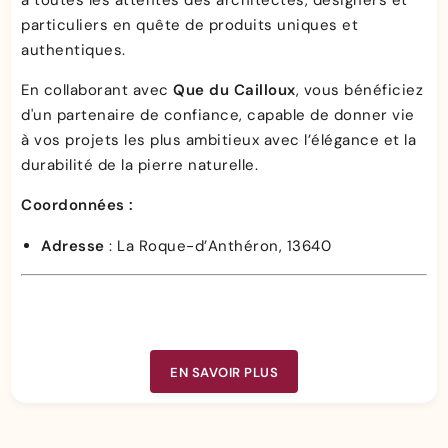
particuliers en quête de produits uniques et
authentiques.
En collaborant avec
Que du Cailloux
, vous bénéficiez
d'un partenaire de confiance, capable de donner vie
à vos projets les plus ambitieux avec l’élégance et la
durabilité de la pierre naturelle.
Coordonnées :
Adresse
: La Roque-d’Anthéron, 13640
EN SAVOIR PLUS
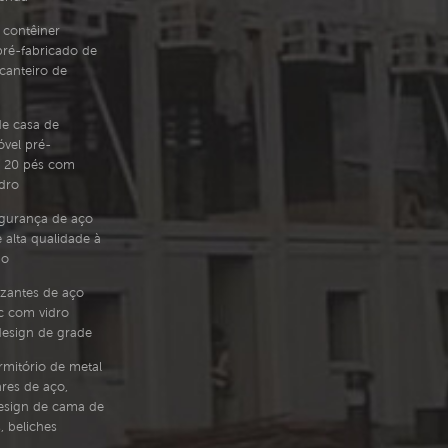
e contêiner
pré-fabricado de
canteiro de
e casa de
vel pré-
e 20 pés com
dro
egurança de aço
e alta qualidade à
go
izantes de aço
c com vidro
esign de grade
mitório de metal
res de aço,
esign de cama de
, beliches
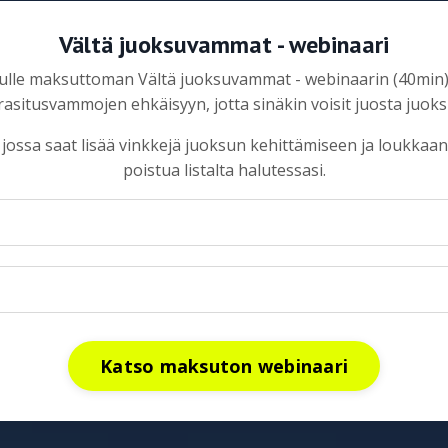
Vältä juoksuvammat - webinaari
 sinulle maksuttoman Vältä juoksuvammat - webinaarin (40min
rasitusvammojen ehkäisyyn, jotta sinäkin voisit juosta juoks
e, jossa saat lisää vinkkejä juoksun kehittämiseen ja loukka
poistua listalta halutessasi.
Katso maksuton webinaari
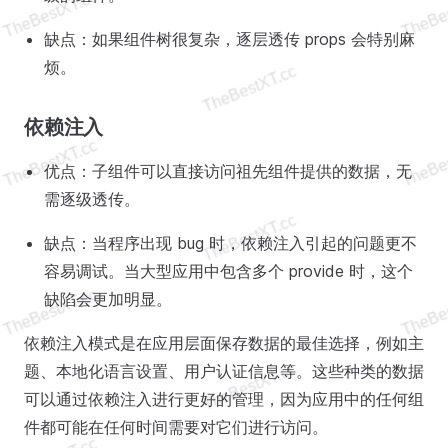
缺点：如果组件树很复杂，逐层透传 props 会特别麻
烦。
依赖注入
优点：子组件可以直接访问祖先组件提供的数据，无
需逐级透传。
缺点：当程序出现 bug 时，依赖注入引起的问题更不
容易调试。当大型应用中包含多个 provide 时，这个
缺陷会更加明显。
依赖注入模式是在应用层面保存数据的最佳选择，例如主
题、本地化语言设置、用户认证信息等。这些种类的数据
可以通过依赖注入进行更好的管理，因为应用中的任何组
件都可能在任何时间需要对它们进行访问。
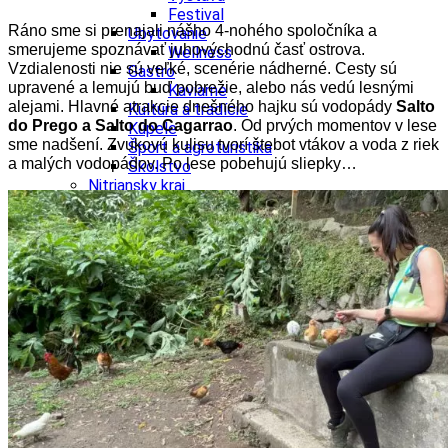
Festival
Ráno sme si prenajali nášho 4-nohého spoločníka a
Ubytovanie
smerujeme spoznávať juhovýchodnú časť ostrova.
Wellness
Vzdialenosti nie sú veľké, scenérie nádherné. Cesty sú
Gastro
upravené a lemujú buď pobrežie,
alebo nás vedú lesnými
Kaviarne
alejami. Hlavné atrakcie
dnešného hajku sú vodopády
Salto
Kultúra a tradície
do Prego a Salto do Cagarrao
. Od prvých momentov v
lese
Kúpele
sme nadšení. Zvukovú kulisu tvorí štebot vtákov a voda z riek
Šport a agroturistika
a malých vodopádov. Po
lese pobehujú sliepky…
Školstvo
Nitriansky kraj
Tipy
Výlet
Turistika
Hrady
Podujatia
Výstava
Festival
Divadlo
Ubytovanie
Wellness
Gastro
Víno
Kultúra a tradície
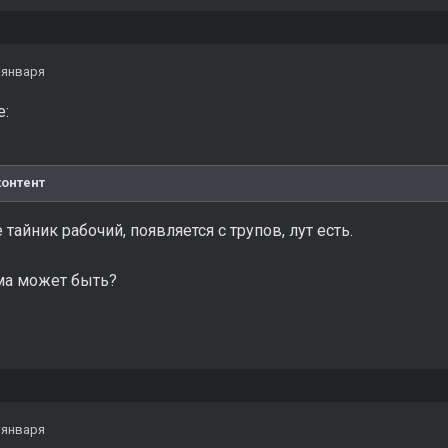
 января
е:
контент
тайник рабочий, появляется с трупов, лут есть.
ма может быть?
 января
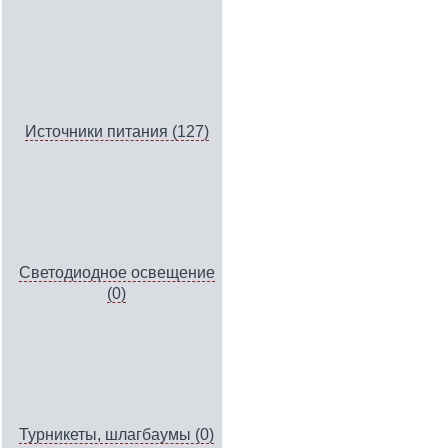
Источники питания (127)
Светодиодное освещение
(0)
Турникеты, шлагбаумы (0)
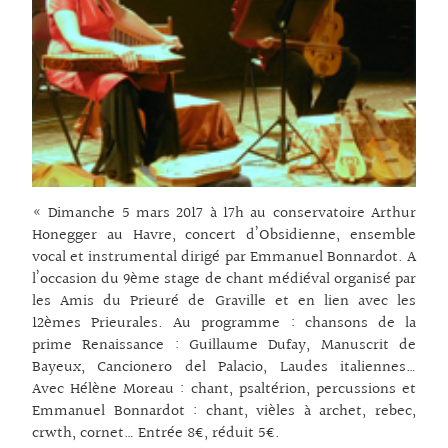
« Dimanche 5 mars 2017 à 17h au conservatoire Arthur
Honegger au Havre, concert d’Obsidienne, ensemble
vocal et instrumental dirigé par Emmanuel Bonnardot. A
l’occasion du 9ème stage de chant médiéval organisé par
les Amis du Prieuré de Graville et en lien avec les
12èmes Prieurales. Au programme : chansons de la
prime Renaissance : Guillaume Dufay, Manuscrit de
Bayeux, Cancionero del Palacio, Laudes italiennes…
Avec Hélène Moreau : chant, psaltérion, percussions et
Emmanuel Bonnardot : chant, vièles à archet, rebec,
crwth, cornet… Entrée 8€, réduit 5€.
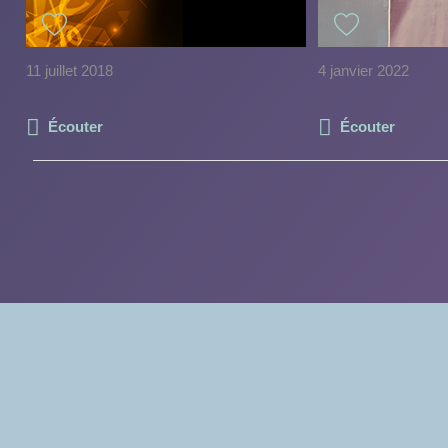
11 juillet 2018
4 janvier 2022
Écouter
Écouter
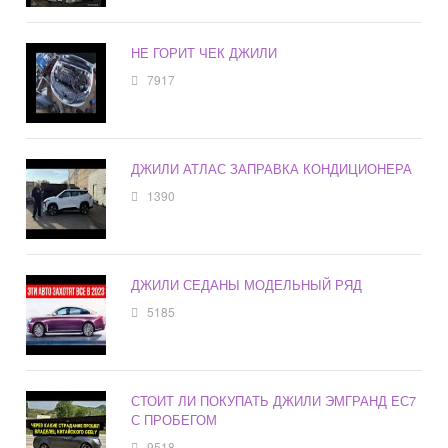
НЕ ГОРИТ ЧЕК ДЖИЛИ
7917
ДЖИЛИ АТЛАС ЗАПРАВКА КОНДИЦИОНЕРА
1390
ДЖИЛИ СЕДАНЫ МОДЕЛЬНЫЙ РЯД
5185
СТОИТ ЛИ ПОКУПАТЬ ДЖИЛИ ЭМГРАНД ЕС7
С ПРОБЕГОМ
9518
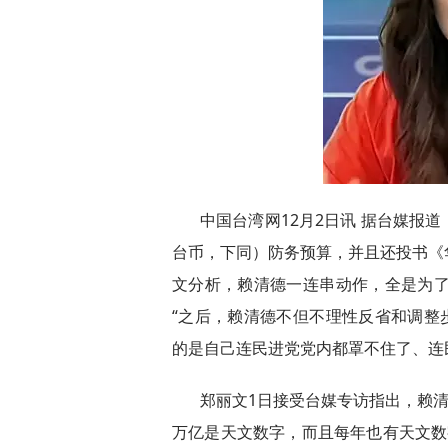
中国台湾网12月2日讯 据台媒报道
台币，下同）防务预算，并且还投书《
文分析，赖清德一连串动作，全是为了
“之后，赖清德不但不理性反省和调整
的是自己连民进党党内都罩不住了、连民
郑丽文1日接受台媒专访指出，赖清德
万亿是天文数字，而且每年也有天文数字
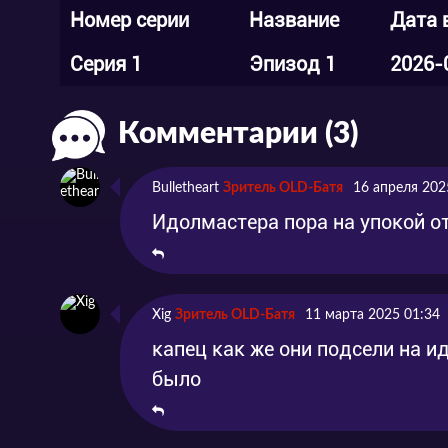
Номер серии
Название
Дата 
Серия 1
Эпизод 1
2026-
Комментарии (3)
Bulletheart
Зритель OLD-Батя
16 апреля 202
Идолмастера пора на упокой о
Xig
Зритель OLD-Батя
11 марта 2025 01:34
капец как же они подсели на ид
было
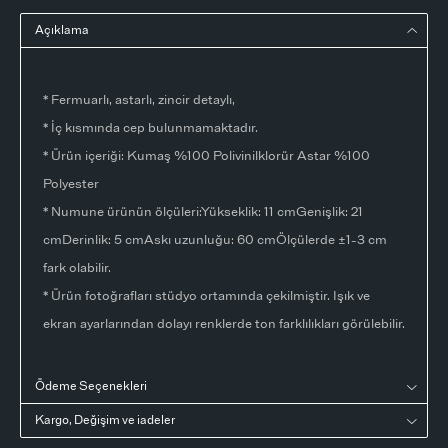
Açıklama
* Fermuarlı, astarlı, zincir detaylı,
* İç kısmında cep bulunmamaktadır.
* Ürün içeriği: Kumaş %100 Polivinilklorür Astar %100
Polyester
* Numune ürünün ölçüleri:Yükseklik: 11 cmGenişlik: 21
cmDerinlik: 5 cmAskı uzunluğu: 60 cmÖlçülerde ±1-3 cm
fark olabilir.
* Ürün fotoğrafları stüdyo ortamında çekilmiştir. Işık ve
ekran ayarlarından dolayı renklerde ton farklılıkları görülebilir.
Ödeme Seçenekleri
Kargo, Değişim ve iadeler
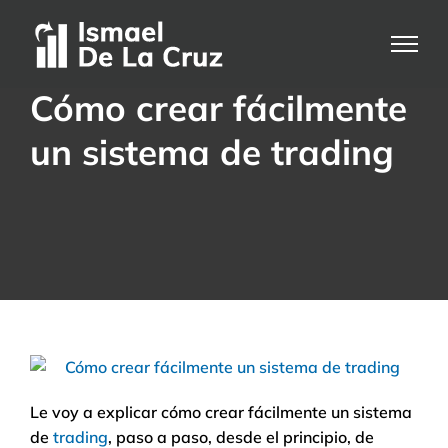
Saltar
al
contenido
Cómo crear fácilmente
un sistema de trading
Le voy a explicar cómo crear fácilmente un sistema
de
trading
, paso a paso, desde el principio, de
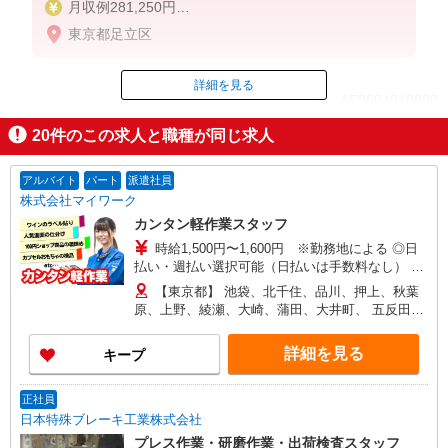
月収例281,250円
（入社2年目31歳の場合）
東京都足立区
日給11,250円×25日勤務
日給11,250円以上（年齢・経験等による）
詳細を見る
ID：AE0604910098
★賞与年2回別途支給
20
件のこの求人と職種が同じ求人
★正社員登用後は給与・賞与とも更にUP！
掲載期間終了
アルバイト
パート
派遣社員
株式会社マイワーク
カンタン軽作業スタッフ
時給1,500円〜1,600円 ※勤務地による ◎日
払い・週払い選択可能（日払いは手数料なし） ◎
残業手当、リーダー手当、深夜手当あり！
【東京都】 池袋、北千住、品川、押上、秋葉
原、上野、綾瀬、大崎、蒲田、大井町、 五反田、
大手町、泉岳寺、立川、新木場、錦糸町、豊洲、
大森、他 他にも一都三県各地にあり。ご希望をお
詳細を見る
キープ
聞かせください。 ☆送迎バス有／バイク・自転車
通勤OKなどの勤務地もアリ
正社員
日本特殊ブレーキ工業株式会社
プレス作業・研磨作業・出荷検査スタッフ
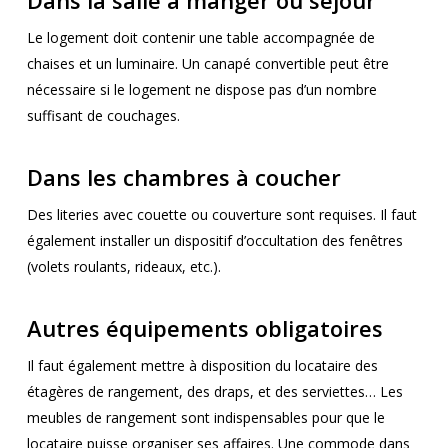
Dans la salle à manger ou séjour
Le logement doit contenir une table accompagnée de
chaises et un luminaire. Un canapé convertible peut être
nécessaire si le logement ne dispose pas d’un nombre
suffisant de couchages.
Dans les chambres à coucher
Des literies avec couette ou couverture sont requises. Il faut
également installer un dispositif d’occultation des fenêtres
(volets roulants, rideaux, etc.).
Autres équipements obligatoires
Il faut également mettre à disposition du locataire des
étagères de rangement, des draps, et des serviettes… Les
meubles de rangement sont indispensables pour que le
locataire puisse organiser ses affaires. Une commode dans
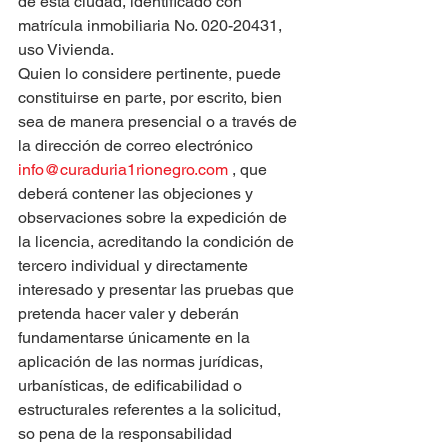
de esta ciudad, identificado con 
matrícula inmobiliaria No. 020-20431, 
uso Vivienda.
Quien lo considere pertinente, puede 
constituirse en parte, por escrito, bien 
sea de manera presencial o a través de 
la dirección de correo electrónico 
info@curaduria1rionegro.com
 , que 
deberá contener las objeciones y 
observaciones sobre la expedición de 
la licencia, acreditando la condición de 
tercero individual y directamente 
interesado y presentar las pruebas que 
pretenda hacer valer y deberán 
fundamentarse únicamente en la 
aplicación de las normas jurídicas, 
urbanísticas, de edificabilidad o 
estructurales referentes a la solicitud, 
so pena de la responsabilidad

+++++

Work item — Transcribe, word for word, the stretch of lines in the data above from the one with "crwth, cornet… Entrée 8€, réduit 5€." through the one with "郑丽文1日接受台媒专访指出，赖清德"; omit all pictures.

Worked solution —
crwth, cornet… Entrée 8€, réduit 5€.
11 juillet 2018
4 janvier 2022
Écouter
Écouter
НЕ ГОРИТ ЧЕК ДЖИЛИ
7917
ДЖИЛИ АТЛАС ЗАПРАВКА КОНДИЦИОНЕРА
1390
ДЖИЛИ СЕДАНЫ МОДЕЛЬНЫЙ РЯД
5185
СТОИТ ЛИ ПОКУПАТЬ ДЖИЛИ ЭМГРАНД ЕС7
С ПРОБЕГОМ
9518
中国台湾网12月2日讯 据台媒报道
台币，下同）防务预算，并且还投书《
文分析，赖清德一连串动作，全是为了
“之后，赖清德不但不理性反省和调整
的是自己连民进党党内都罩不住了、连民
郑丽文1日接受台媒专访指出，赖清德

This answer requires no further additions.